Hello again, world! part 2
Almost seven years, however, I decided to go back home–under not so-pleasant circumstances. Looking back, I’d say it was clinical depression that did me in. I think it started after I had two major surgeries to deal with my gallstones and a protracted recovery that almost led to a third surgery. I felt I lost more than my gall bladder in the ordeal–I don’t know. I’d rather not dwell on it.
Before I finally reached home, however, in a period of self-destruction, I burned a lot of bridges–professional and personal. To this day, I haven’t addressed this thoroughly. I regret having done it to colleagues who had been good to me, to persons who’d been very supportive to me, and to friends who took me in without question when I was feeling un-well already. Still, there are some connections I don’t regret losing because I had proven they were, at best–fair-weathered friends.
After arriving, I didn’t step out of our house for almost 10 weeks. I only did when I had absolutely no choice; I had to select the coffin for my father who succumbed to end-stage renal disease. So, the secret was out: I had returned. The grief led me to further wallow in my misery. Christmas that year was hell. And it took me a few months to push myself to enroll in graduate school even if I felt half-ready to go back to school. I thought school work would somehow distract me from my depression.
I wish. By the time I went back to school I think I had actually become bigger than when I arrived. The commute from home to school fatigued me so much that I spent the first 5 minutes of my arrival at school inside a toilet cubicle to catch my breath and wipe the sweat from my face and arms. And who knew school work could be so traumatic? The 18 years between undergrad and grad school certainly didn’t help me. Add to this the intimidating culture of my school.
It seemed that I spent the entire first semester coping with the physical, psychological, and intellectual challenges of grad school.
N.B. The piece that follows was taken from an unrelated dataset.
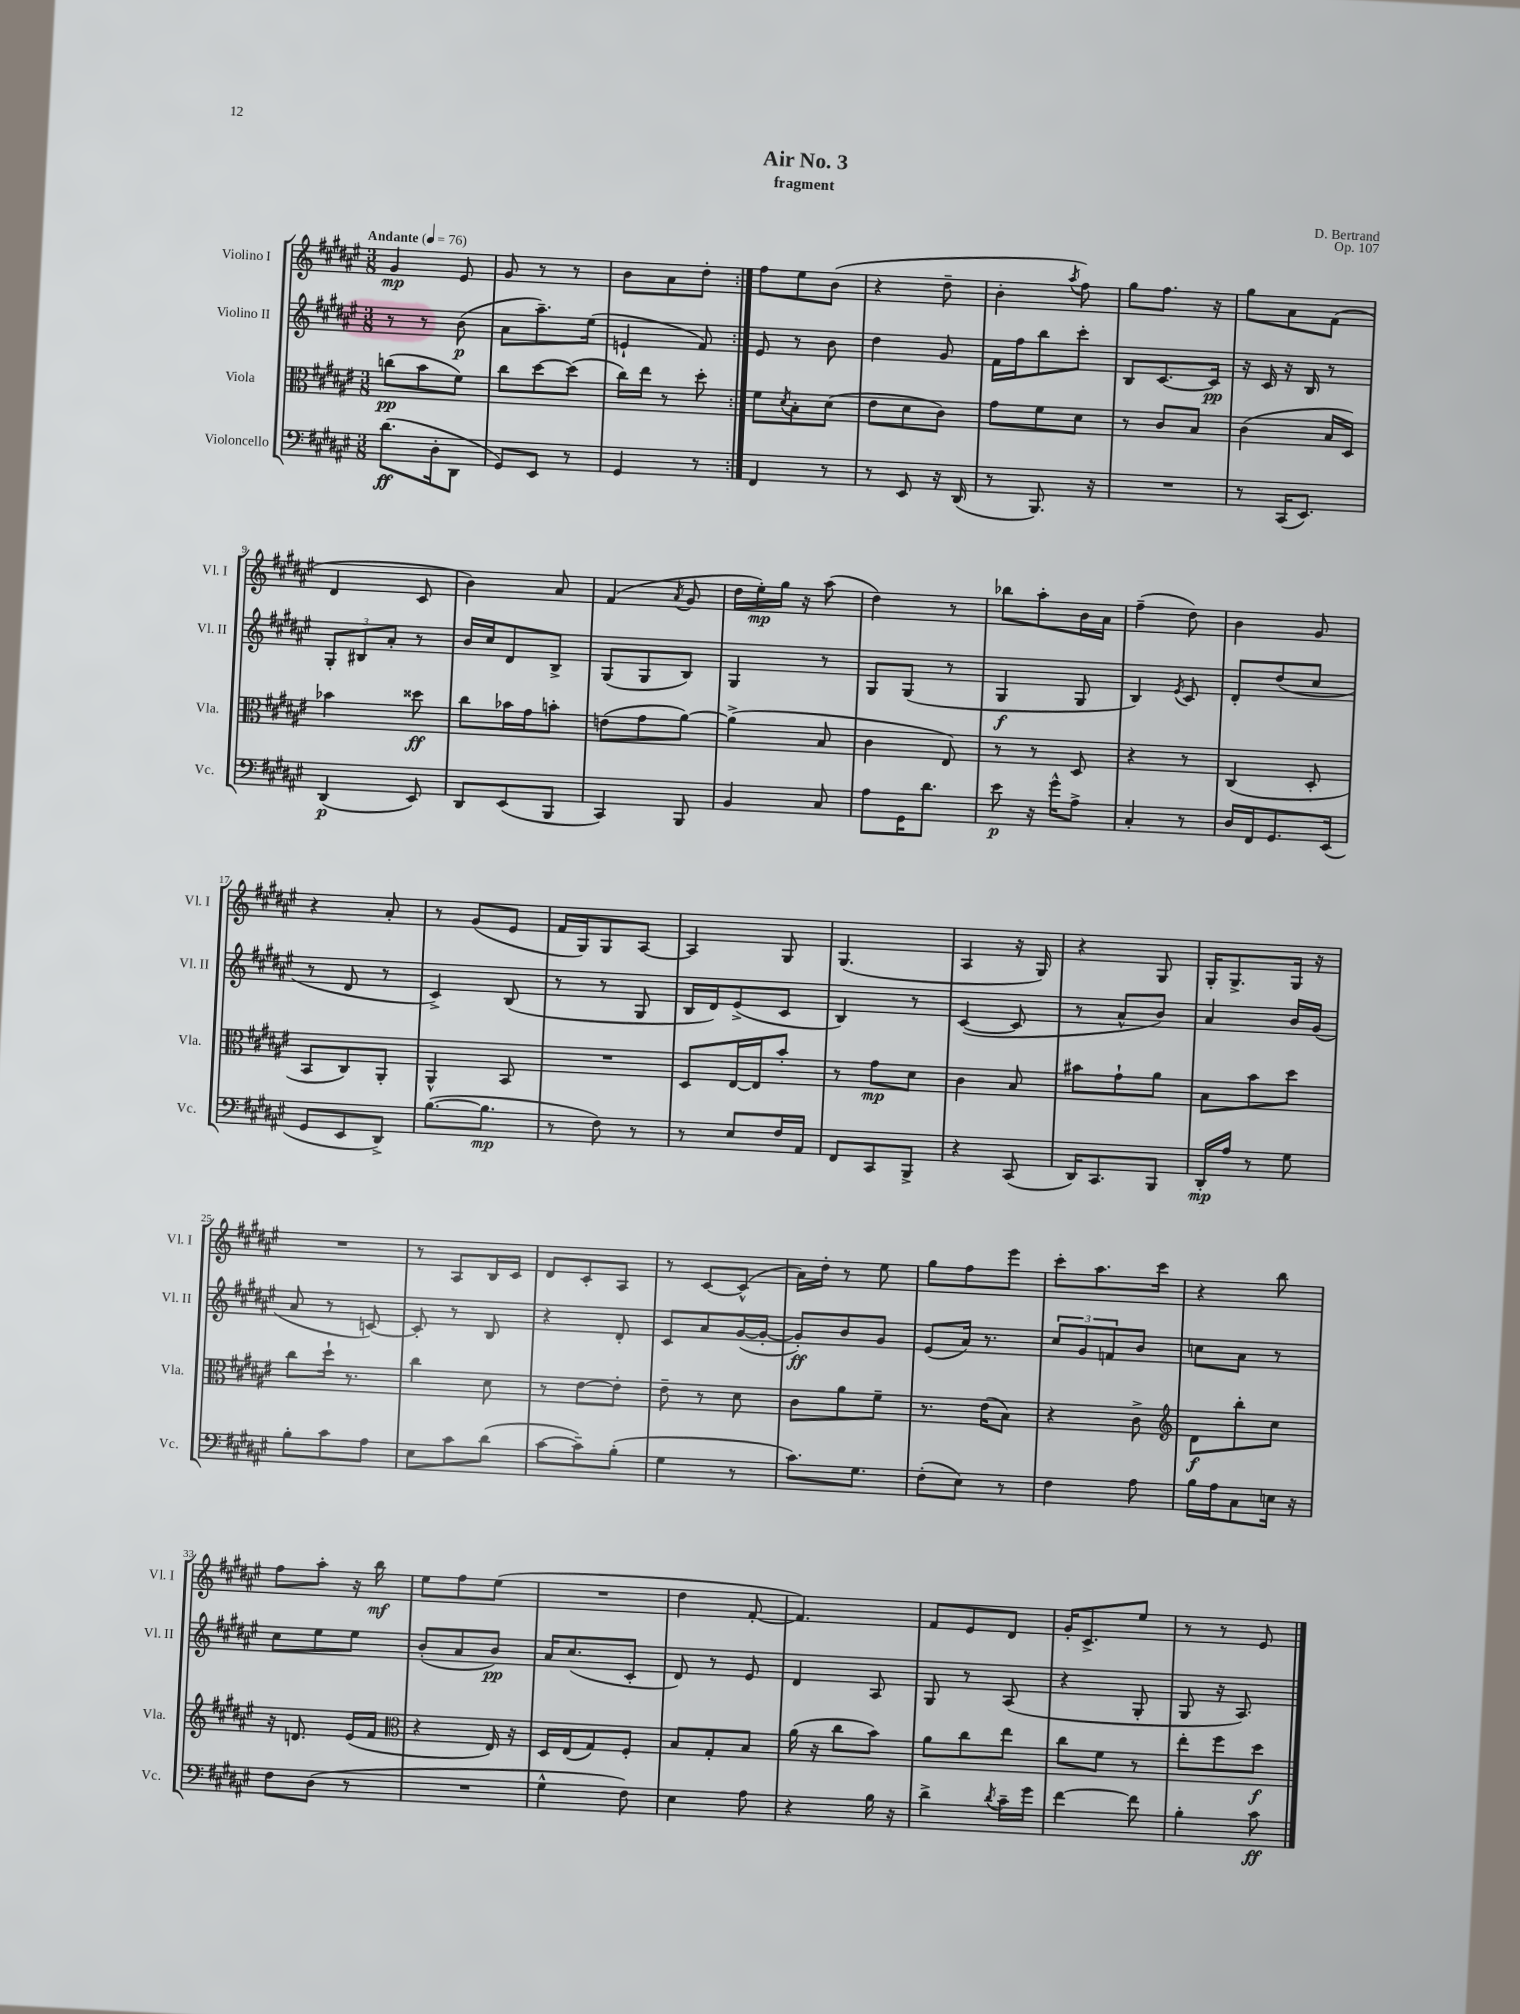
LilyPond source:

I mean, my grades sucked! I had never received grades this low in my previous life! I wasn’t faring well, socially, either. My classmates were friendly enough. However, I found it hard to trust people–after everything that happened.
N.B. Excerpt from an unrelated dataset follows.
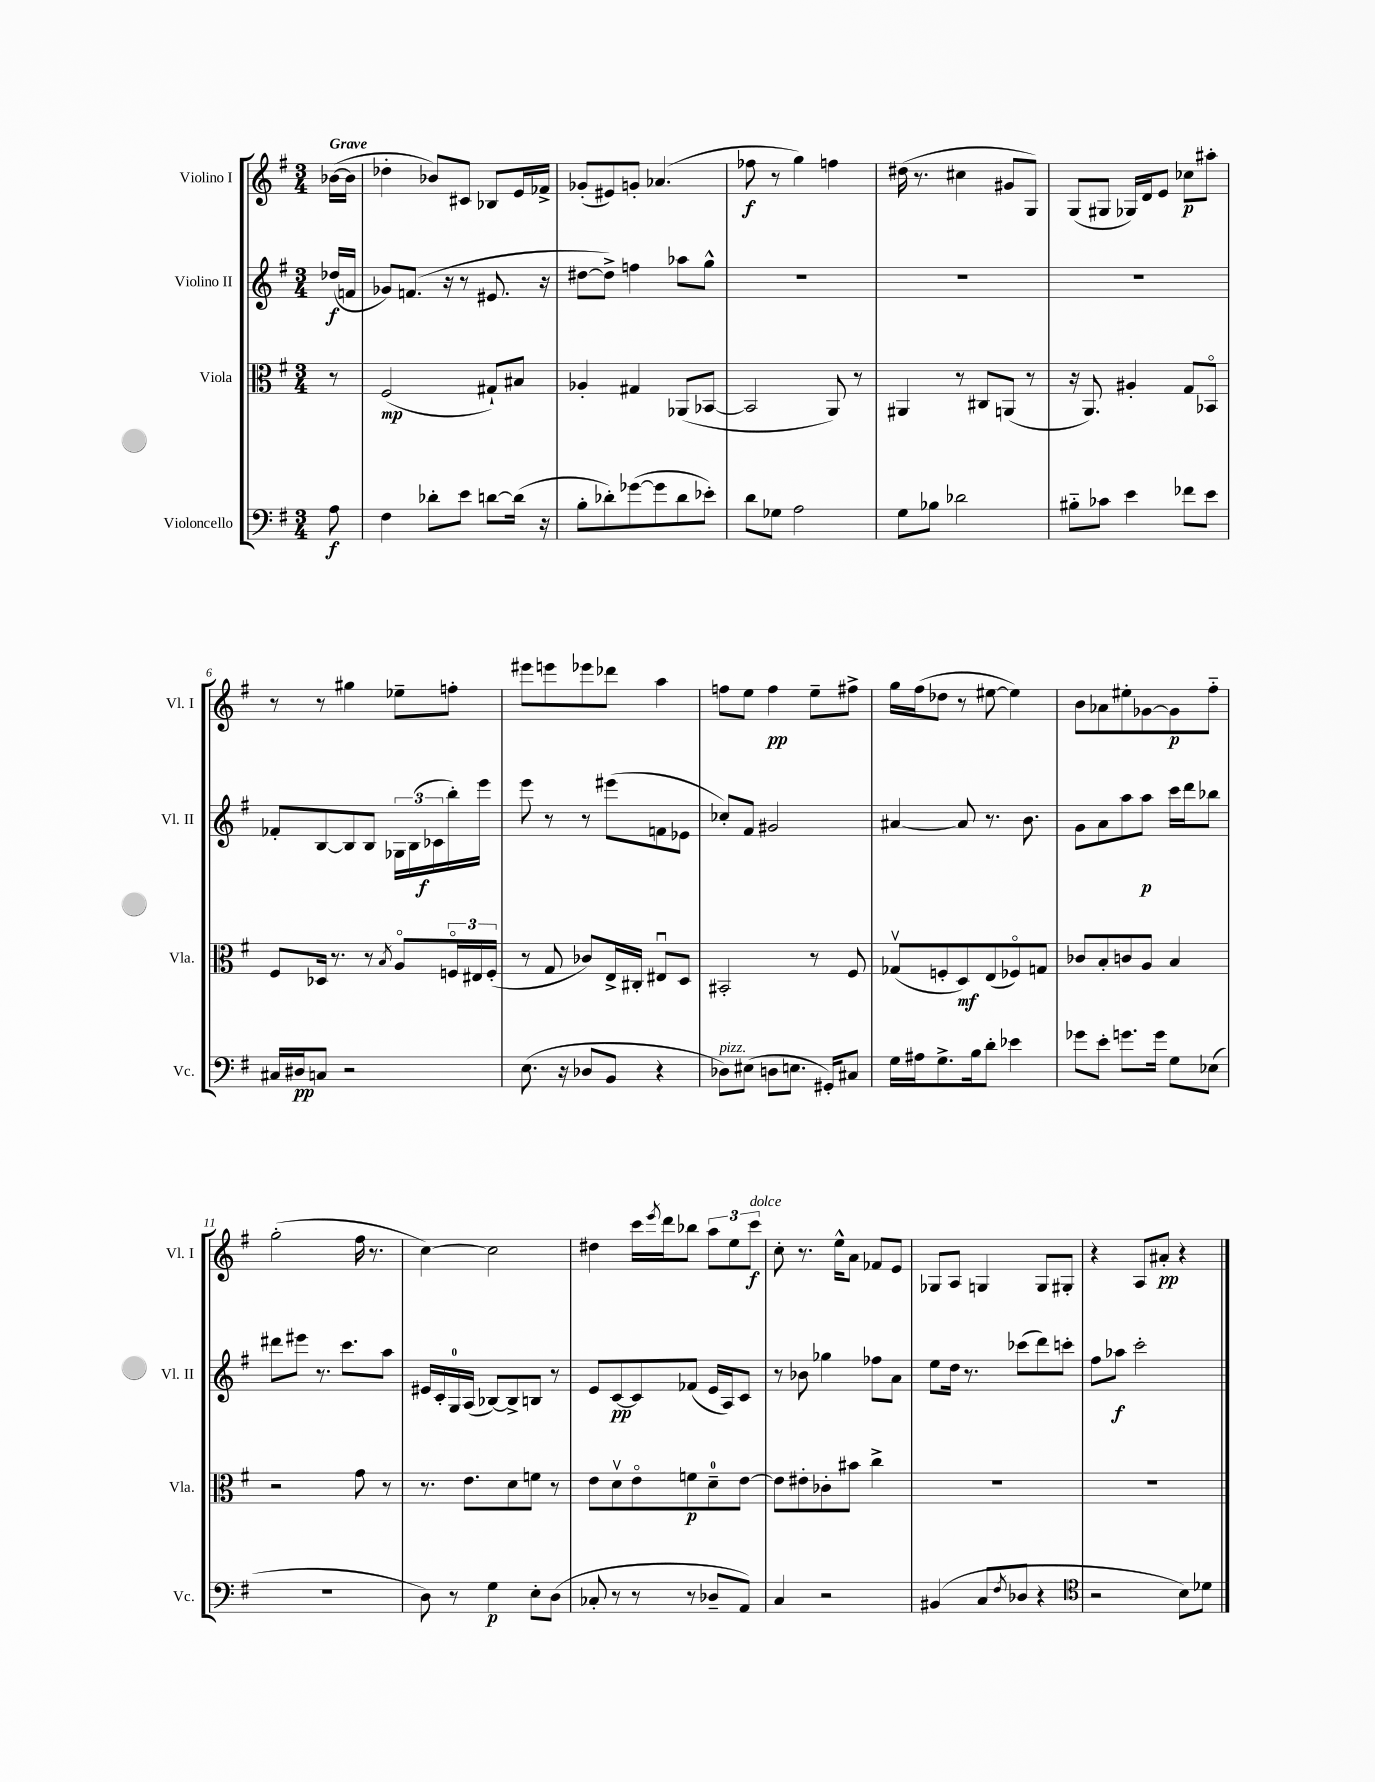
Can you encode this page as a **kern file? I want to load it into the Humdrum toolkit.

In spite of myself, I was able to make a few friends while in grad school. I have chosen to stay behind–with one course to take on the summer term before I can finish my course. Some of my new friends finished their courses this year. Some others will be with me in the end.
And now, in the lull between school, I slowly find my way back to work. I take on few projects–only the ones that do not frighten me for one reason or another. I have taken steps to deal with my obesity. I’m reading books again. Writing, as well. And on some nights, I allow myself to remember good memories of my life in Cambodia.